■ What you are asked to do:
For this exercise, return the line containing "- TP53_var60_kmer20 - kmers/contigs: 1/1" and every line after it through the end of the records below, without alteration.

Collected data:
━━━━━━━━━━

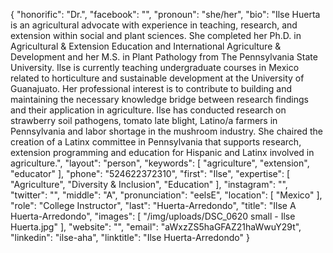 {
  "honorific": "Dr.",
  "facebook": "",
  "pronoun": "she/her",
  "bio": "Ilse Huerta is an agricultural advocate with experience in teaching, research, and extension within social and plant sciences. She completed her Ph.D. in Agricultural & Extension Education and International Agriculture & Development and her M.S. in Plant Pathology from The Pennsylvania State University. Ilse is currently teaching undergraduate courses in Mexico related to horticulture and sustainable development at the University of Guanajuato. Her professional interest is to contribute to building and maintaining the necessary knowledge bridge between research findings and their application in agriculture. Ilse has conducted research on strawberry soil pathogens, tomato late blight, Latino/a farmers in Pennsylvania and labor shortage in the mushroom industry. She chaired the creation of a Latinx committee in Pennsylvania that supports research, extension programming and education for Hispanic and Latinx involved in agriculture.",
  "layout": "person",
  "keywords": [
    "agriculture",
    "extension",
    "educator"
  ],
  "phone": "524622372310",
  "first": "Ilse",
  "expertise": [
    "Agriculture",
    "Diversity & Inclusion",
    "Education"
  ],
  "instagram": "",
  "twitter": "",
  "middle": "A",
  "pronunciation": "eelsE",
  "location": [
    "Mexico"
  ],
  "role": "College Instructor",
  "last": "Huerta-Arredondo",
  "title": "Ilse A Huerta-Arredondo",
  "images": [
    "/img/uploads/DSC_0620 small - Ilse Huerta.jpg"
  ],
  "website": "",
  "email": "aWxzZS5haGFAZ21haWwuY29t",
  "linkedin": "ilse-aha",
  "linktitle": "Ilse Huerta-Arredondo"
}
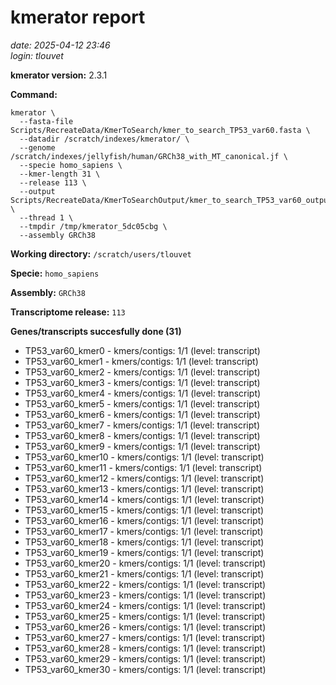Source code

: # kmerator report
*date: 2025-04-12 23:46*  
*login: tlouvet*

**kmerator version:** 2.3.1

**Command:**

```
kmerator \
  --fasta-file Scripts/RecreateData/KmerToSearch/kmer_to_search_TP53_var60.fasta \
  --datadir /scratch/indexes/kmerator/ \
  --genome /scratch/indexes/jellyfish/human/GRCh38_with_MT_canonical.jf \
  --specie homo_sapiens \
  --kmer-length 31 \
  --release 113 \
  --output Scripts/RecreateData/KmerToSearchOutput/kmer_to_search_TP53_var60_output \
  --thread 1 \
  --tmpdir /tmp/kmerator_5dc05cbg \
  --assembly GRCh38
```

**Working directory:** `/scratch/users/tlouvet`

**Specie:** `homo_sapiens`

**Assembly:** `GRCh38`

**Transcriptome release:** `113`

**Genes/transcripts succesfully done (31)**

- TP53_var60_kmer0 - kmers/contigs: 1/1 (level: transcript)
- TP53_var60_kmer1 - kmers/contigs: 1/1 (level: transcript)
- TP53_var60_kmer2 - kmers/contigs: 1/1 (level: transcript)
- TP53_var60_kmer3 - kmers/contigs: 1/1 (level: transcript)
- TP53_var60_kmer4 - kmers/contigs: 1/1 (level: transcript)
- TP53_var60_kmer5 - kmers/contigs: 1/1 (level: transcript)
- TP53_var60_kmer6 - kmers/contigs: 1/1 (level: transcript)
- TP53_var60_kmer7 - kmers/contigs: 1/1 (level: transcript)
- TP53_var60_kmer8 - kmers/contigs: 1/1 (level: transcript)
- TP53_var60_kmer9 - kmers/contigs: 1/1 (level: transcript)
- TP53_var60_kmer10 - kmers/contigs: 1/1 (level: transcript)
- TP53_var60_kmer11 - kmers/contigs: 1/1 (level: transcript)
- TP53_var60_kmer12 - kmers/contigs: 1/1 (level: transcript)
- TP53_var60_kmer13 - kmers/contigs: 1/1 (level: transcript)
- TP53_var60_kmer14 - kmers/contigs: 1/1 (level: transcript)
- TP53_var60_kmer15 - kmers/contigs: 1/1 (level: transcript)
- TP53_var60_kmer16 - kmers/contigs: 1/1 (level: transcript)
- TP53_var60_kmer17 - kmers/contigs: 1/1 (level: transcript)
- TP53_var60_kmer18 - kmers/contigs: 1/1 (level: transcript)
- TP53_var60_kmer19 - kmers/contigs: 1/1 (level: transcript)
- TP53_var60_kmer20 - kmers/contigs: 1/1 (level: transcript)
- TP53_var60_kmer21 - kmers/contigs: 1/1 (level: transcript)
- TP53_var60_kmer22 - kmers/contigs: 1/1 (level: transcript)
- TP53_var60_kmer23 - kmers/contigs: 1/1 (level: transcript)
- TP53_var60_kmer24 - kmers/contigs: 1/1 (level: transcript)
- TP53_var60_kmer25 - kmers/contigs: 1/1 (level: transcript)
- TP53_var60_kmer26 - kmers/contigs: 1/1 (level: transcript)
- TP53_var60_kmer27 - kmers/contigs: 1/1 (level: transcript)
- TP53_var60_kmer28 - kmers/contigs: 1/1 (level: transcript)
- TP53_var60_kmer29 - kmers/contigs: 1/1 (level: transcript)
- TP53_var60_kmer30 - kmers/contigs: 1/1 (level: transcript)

━━━━━━━━━━

■ Expected answer:
- TP53_var60_kmer20 - kmers/contigs: 1/1 (level: transcript)
- TP53_var60_kmer21 - kmers/contigs: 1/1 (level: transcript)
- TP53_var60_kmer22 - kmers/contigs: 1/1 (level: transcript)
- TP53_var60_kmer23 - kmers/contigs: 1/1 (level: transcript)
- TP53_var60_kmer24 - kmers/contigs: 1/1 (level: transcript)
- TP53_var60_kmer25 - kmers/contigs: 1/1 (level: transcript)
- TP53_var60_kmer26 - kmers/contigs: 1/1 (level: transcript)
- TP53_var60_kmer27 - kmers/contigs: 1/1 (level: transcript)
- TP53_var60_kmer28 - kmers/contigs: 1/1 (level: transcript)
- TP53_var60_kmer29 - kmers/contigs: 1/1 (level: transcript)
- TP53_var60_kmer30 - kmers/contigs: 1/1 (level: transcript)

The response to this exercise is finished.